My poor husband. He had to deal with me having a major breakdown yesterday, over something I’ve struggled with for a while. I have debated whether to post about this in the past, and have, until now, decided not to – not because I am too embarrassed or proud to admit that I struggle with it, but because its nature is such that I have been concerned about giving the world an easy opening to say, “See, I told you God’s way doesn’t work.” But, you know, maybe somebody just needs to say it, because surely I can’t be the only one. So, here goes…
I don’t like my job. I want to, but I don’t. When the world says that being a homemaker is “not fulfilling,” they’re right – at least partially. (See, this is the part that makes me nervous to post.) It is not fulfilling to do something one is not good at. So, while homemaking can be very fulfilling for those who are well-fitted to the role, it is not fulfilling for all of us – at least not for a while.
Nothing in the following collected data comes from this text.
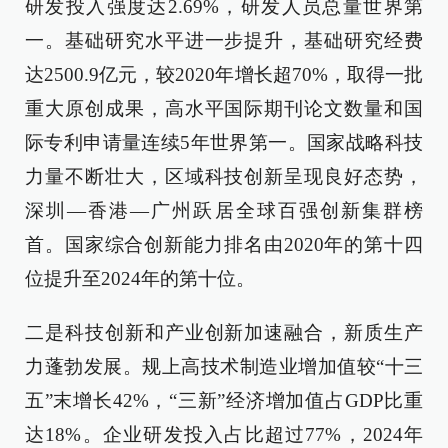
研发投入强度达2.69%，研发人员总量世界第
一。基础研究水平进一步提升，基础研究经费
达2500.9亿元，较2020年增长超70%，取得一批
重大原创成果，高水平国际期刊论文数量和国
际专利申请量连续5年世界第一。国家战略科技
力量不断壮大，区域科技创新呈现良好态势，
深圳—香港—广州跃居全球百强创新集群榜
首。国家综合创新能力排名由2020年的第十四
位提升至2024年的第十位。
二是科技创新和产业创新加速融合，新质生产
力蓬勃发展。规上高技术制造业增加值较“十三
五”末增长42%，“三新”经济增加值占GDP比重
达18%。企业研发投入占比超过77%，2024年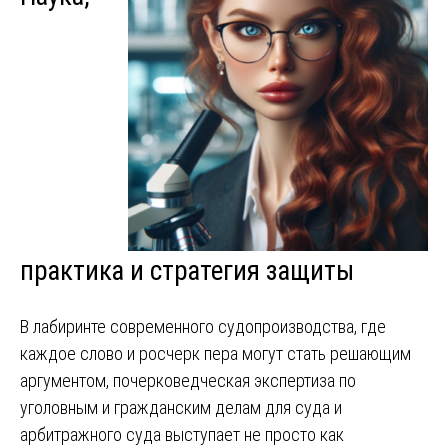
практика и стратегия защиты
В лабиринте современного судопроизводства, где
каждое слово и росчерк пера могут стать решающим
аргументом, почерковедческая экспертиза по
уголовным и гражданским делам для суда и
арбитражного суда выступает не просто как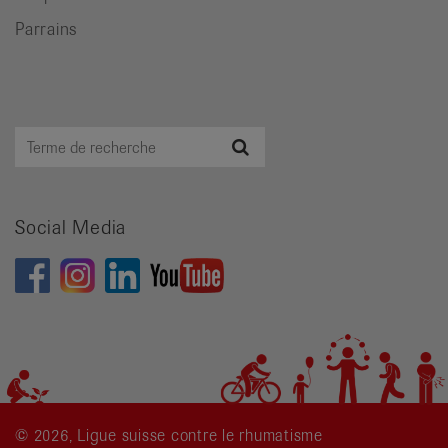
Parrains
Terme
Recherche
de
recherche
Social Media
© 2026, Ligue suisse contre le rhumatisme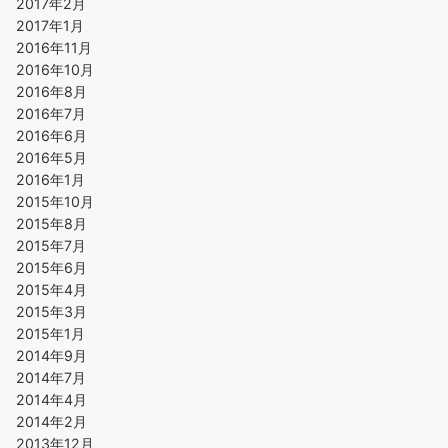
2017年2月
2017年1月
2016年11月
2016年10月
2016年8月
2016年7月
2016年6月
2016年5月
2016年1月
2015年10月
2015年8月
2015年7月
2015年6月
2015年4月
2015年3月
2015年1月
2014年9月
2014年7月
2014年4月
2014年2月
2013年12月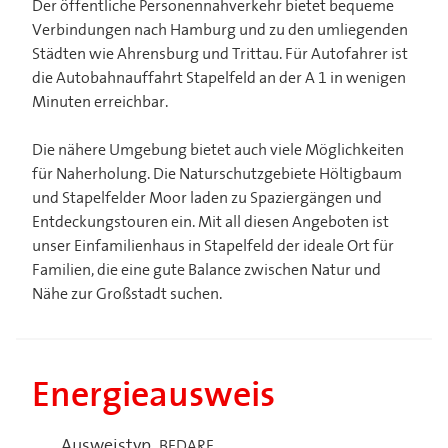
Der öffentliche Personennahverkehr bietet bequeme
Verbindungen nach Hamburg und zu den umliegenden
Städten wie Ahrensburg und Trittau. Für Autofahrer ist
die Autobahnauffahrt Stapelfeld an der A 1 in wenigen
Minuten erreichbar.
Die nähere Umgebung bietet auch viele Möglichkeiten
für Naherholung. Die Naturschutzgebiete Höltigbaum
und Stapelfelder Moor laden zu Spaziergängen und
Entdeckungstouren ein. Mit all diesen Angeboten ist
unser Einfamilienhaus in Stapelfeld der ideale Ort für
Familien, die eine gute Balance zwischen Natur und
Nähe zur Großstadt suchen.
Energieausweis
Ausweistyp
BEDARF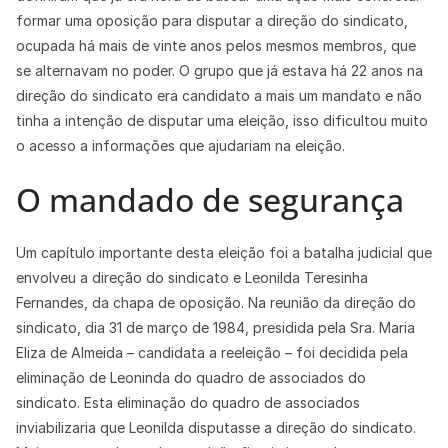
formar uma oposição para disputar a direção do sindicato,
ocupada há mais de vinte anos pelos mesmos membros, que
se alternavam no poder. O grupo que já estava há 22 anos na
direção do sindicato era candidato a mais um mandato e não
tinha a intenção de disputar uma eleição, isso dificultou muito
o acesso a informações que ajudariam na eleição.
O mandado de segurança
Um capítulo importante desta eleição foi a batalha judicial que
envolveu a direção do sindicato e Leonilda Teresinha
Fernandes, da chapa de oposição. Na reunião da direção do
sindicato, dia 31 de março de 1984, presidida pela Sra. Maria
Eliza de Almeida – candidata a reeleição – foi decidida pela
eliminação de Leoninda do quadro de associados do
sindicato. Esta eliminação do quadro de associados
inviabilizaria que Leonilda disputasse a direção do sindicato.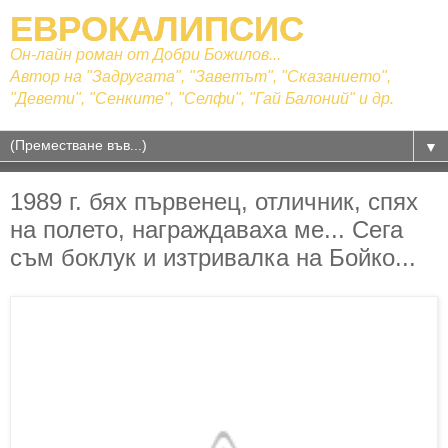
ЕВРОКАЛИПСИС
Он-лайн роман от Добри Божилов...
Автор на "Задругата", "Заветът", "Сказанието",
"Девети", "Сенките", "Селфи", "Гай Балоний" и др.
▼
1989 г. бях първенец, отличник, спях
на полето, награждаваха ме... Сега
съм боклук и изтривалка на Бойко...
But that really isn’t the point.
I’m not a homemaker because it’s “fulfilling”; I’m a homemaker because it’s right. I absolutely, positively, believe 100% that this is what God has called me to do. Titus 2 says that older women are to teach younger women to be homemakers, so that God’s Word is not blasphemed. We are not just to do some homemaking, we are to be homemakers. That is, our homes and our formation of them should define us. That does not exclude ever doing anything outside of the four walls of our house, but it does exclude making our primary role something else. (Please consider as you read this that I do not have to work. My husband pays our bills. If you are the breadwinner because you’re all there is in your house, then obviously you do what you need to do to feed yourself and your little ones!)
Paul’s instructions for what criteria to use to determine who is a “widow indeed” gives us a pretty clear picture of what a godly woman is expected to do with her life. In summary, we should run our homes, raise our children, and provide the hospitality and service that only a home/household can effectively provide.
I feel like we as women are limited. Men are to provide for their families, but there are hundreds, if not thousands, of different ways to do that. Women – all of us – are to keep our homes, raise their children, and provide hospitality.
And I’m not good at those things. I can clean, and I can cook. But on the same day? That’s a struggle. Then you throw my children into the mix and I’m a real mess. Apparently, I’m not capable of training my children and… (Go ahead and fill in the blank with any other household task. …and cleaning. …and keeping a tidy house. …and cooking. Whatever. Any of them fit.)
Anyway, my point here is not a pity party. The point is honesty. I cannot be the only one who struggles. But as Christians, we can’t encourage and help one another if we don’t know what the struggles are. And we sure can’t help other women to do the right thing if we’re pretending it’s the easy thing. For me, this is not the easy thing; it’s the hard thing. But it’s the right thing. How many Christian women are holding outside jobs at least in part because, as the Church, we don’t have any kind of support network for those who are “not cut out for” homemaking, so they’re either scared to try or have given up? We need to take care of each other: to appreciate one another, to help each other, to encourage each other, and we can only do that if we’re really honest.
So there you go. Here’s me, in all my ugly transparency.
And with much trepidation I will hit “post.”